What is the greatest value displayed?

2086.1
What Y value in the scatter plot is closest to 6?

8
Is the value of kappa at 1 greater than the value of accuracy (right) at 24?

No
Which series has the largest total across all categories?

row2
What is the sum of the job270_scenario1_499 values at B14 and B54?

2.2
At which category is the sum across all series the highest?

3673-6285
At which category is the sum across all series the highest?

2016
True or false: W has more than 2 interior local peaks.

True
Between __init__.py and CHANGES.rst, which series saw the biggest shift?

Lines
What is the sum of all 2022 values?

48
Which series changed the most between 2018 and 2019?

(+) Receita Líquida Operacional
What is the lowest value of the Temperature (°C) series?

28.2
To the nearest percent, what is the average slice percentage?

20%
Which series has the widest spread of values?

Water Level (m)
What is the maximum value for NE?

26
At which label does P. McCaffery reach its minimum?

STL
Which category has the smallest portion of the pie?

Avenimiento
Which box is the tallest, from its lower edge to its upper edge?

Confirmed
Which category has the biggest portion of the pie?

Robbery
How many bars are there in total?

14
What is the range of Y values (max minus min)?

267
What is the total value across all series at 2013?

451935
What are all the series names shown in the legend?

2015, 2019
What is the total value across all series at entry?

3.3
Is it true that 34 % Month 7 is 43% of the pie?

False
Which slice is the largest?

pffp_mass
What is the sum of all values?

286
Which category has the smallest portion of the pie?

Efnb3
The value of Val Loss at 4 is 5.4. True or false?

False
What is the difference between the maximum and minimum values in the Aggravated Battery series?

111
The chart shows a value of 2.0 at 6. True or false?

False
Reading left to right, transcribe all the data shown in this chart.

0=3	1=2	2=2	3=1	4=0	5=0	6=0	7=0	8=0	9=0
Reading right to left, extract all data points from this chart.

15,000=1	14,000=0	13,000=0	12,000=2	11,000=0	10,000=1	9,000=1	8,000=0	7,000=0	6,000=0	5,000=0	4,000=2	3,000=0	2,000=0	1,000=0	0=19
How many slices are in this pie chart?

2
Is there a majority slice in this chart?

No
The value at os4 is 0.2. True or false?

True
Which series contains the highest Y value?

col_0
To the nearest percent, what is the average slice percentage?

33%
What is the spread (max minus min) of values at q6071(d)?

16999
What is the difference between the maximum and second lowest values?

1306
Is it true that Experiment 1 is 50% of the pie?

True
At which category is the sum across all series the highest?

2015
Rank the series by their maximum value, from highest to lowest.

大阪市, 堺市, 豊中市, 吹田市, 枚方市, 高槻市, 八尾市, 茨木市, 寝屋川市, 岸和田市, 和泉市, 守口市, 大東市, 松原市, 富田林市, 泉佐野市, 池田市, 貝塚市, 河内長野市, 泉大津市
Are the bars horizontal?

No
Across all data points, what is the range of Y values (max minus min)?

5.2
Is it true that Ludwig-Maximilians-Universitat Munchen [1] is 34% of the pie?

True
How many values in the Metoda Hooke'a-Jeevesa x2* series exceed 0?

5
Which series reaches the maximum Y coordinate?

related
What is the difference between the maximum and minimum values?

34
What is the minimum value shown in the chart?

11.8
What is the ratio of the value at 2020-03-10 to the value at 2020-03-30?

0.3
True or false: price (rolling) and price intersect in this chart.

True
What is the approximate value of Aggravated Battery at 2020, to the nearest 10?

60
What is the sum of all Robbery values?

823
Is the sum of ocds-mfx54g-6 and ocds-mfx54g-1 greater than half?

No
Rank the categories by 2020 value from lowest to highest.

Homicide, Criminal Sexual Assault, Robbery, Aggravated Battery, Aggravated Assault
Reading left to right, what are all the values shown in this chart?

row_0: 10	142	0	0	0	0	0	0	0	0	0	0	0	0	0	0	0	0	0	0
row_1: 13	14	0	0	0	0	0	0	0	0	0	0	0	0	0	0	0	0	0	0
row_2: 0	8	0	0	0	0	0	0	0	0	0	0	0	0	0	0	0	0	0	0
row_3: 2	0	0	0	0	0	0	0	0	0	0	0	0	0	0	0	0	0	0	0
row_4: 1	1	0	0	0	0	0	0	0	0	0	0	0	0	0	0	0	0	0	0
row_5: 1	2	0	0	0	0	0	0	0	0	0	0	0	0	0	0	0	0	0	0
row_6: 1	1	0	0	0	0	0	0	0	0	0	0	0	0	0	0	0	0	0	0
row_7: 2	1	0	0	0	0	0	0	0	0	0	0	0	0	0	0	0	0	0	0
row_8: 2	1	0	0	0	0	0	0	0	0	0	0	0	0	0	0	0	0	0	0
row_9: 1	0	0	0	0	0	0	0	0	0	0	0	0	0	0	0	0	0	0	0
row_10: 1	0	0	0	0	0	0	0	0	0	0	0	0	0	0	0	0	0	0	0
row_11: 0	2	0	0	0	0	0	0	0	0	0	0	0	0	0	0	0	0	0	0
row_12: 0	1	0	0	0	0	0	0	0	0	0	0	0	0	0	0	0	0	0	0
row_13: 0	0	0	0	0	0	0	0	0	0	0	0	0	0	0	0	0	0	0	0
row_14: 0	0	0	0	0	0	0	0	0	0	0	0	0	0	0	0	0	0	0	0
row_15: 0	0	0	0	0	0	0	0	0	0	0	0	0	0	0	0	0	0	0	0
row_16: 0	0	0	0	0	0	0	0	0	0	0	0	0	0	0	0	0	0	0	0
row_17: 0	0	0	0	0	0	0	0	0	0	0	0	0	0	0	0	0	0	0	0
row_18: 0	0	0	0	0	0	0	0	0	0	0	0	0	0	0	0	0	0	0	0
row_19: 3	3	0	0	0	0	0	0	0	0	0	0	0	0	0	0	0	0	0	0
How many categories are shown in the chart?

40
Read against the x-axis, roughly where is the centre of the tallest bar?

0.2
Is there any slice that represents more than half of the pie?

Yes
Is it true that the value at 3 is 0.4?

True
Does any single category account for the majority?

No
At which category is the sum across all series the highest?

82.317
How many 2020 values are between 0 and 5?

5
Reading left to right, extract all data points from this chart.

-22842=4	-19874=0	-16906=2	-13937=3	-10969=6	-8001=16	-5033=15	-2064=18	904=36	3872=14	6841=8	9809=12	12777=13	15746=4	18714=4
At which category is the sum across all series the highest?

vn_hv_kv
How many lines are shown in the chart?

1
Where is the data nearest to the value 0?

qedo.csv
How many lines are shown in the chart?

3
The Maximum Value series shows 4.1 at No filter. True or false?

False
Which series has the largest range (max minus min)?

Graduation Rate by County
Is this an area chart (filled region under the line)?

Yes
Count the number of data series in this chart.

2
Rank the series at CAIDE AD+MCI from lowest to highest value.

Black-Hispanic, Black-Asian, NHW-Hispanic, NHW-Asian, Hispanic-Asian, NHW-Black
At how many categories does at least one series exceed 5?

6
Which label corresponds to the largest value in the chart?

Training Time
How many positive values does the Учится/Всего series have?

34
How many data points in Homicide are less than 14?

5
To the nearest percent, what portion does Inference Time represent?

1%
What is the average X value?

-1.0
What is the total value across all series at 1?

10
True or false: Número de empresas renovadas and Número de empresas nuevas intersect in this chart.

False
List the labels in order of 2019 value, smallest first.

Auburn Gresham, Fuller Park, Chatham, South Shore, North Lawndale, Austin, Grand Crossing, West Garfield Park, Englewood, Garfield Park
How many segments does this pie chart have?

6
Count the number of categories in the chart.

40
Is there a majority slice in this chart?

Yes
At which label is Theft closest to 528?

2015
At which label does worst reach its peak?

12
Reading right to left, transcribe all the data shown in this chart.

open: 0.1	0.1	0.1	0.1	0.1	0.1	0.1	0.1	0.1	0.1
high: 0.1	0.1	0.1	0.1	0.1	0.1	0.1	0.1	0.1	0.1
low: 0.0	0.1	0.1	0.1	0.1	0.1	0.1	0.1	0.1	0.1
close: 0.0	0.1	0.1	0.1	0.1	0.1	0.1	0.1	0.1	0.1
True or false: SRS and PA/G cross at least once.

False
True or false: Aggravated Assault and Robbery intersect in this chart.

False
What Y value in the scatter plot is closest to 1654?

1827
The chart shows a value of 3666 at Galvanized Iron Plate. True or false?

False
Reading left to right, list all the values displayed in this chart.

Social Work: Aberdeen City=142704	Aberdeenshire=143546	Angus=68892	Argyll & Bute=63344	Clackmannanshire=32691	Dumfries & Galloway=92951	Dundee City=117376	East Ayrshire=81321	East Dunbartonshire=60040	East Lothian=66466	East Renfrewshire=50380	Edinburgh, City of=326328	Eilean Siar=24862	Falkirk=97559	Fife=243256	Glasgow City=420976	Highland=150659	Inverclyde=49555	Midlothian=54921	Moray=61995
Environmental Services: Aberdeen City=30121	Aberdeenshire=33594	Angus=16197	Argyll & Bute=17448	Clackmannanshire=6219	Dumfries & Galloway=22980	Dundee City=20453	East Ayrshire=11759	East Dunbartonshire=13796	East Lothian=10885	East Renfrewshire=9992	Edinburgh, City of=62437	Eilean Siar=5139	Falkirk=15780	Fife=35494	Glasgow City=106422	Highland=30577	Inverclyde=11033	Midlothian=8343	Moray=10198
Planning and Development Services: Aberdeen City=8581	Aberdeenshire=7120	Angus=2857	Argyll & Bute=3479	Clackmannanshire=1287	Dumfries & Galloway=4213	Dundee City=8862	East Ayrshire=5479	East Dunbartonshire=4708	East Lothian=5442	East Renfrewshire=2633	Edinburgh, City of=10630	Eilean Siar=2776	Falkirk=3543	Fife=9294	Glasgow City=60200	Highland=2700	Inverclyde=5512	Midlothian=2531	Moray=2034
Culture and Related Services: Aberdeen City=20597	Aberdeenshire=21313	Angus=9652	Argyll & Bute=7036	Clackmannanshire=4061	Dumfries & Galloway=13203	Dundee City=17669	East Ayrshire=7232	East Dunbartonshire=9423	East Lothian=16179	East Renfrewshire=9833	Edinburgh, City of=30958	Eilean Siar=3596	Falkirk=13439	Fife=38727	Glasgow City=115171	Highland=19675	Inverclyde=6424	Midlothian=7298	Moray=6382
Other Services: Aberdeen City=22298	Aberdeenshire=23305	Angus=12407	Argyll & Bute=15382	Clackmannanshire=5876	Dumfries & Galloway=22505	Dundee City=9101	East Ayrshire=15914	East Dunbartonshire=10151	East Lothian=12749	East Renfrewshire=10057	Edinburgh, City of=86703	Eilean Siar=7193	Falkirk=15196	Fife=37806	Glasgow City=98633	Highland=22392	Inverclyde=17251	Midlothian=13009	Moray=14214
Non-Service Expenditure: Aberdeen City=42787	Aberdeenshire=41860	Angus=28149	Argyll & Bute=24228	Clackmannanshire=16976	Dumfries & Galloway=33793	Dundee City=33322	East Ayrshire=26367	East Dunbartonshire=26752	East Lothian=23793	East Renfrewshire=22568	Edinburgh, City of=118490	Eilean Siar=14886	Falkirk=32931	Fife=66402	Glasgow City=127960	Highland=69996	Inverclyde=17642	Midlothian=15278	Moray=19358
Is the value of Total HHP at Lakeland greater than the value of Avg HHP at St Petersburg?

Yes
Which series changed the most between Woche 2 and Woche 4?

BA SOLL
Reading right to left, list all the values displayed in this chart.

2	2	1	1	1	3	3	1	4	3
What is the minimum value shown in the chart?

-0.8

====================

§ INSTRUCTIONS FOR THE TASK
Return the entries word for word, from the very first line through the line containing "What is the sum of all 2022 values?", including that line.

§ EXERCISE OUTPUT
What is the greatest value displayed?

2086.1
What Y value in the scatter plot is closest to 6?

8
Is the value of kappa at 1 greater than the value of accuracy (right) at 24?

No
Which series has the largest total across all categories?

row2
What is the sum of the job270_scenario1_499 values at B14 and B54?

2.2
At which category is the sum across all series the highest?

3673-6285
At which category is the sum across all series the highest?

2016
True or false: W has more than 2 interior local peaks.

True
Between __init__.py and CHANGES.rst, which series saw the biggest shift?

Lines
What is the sum of all 2022 values?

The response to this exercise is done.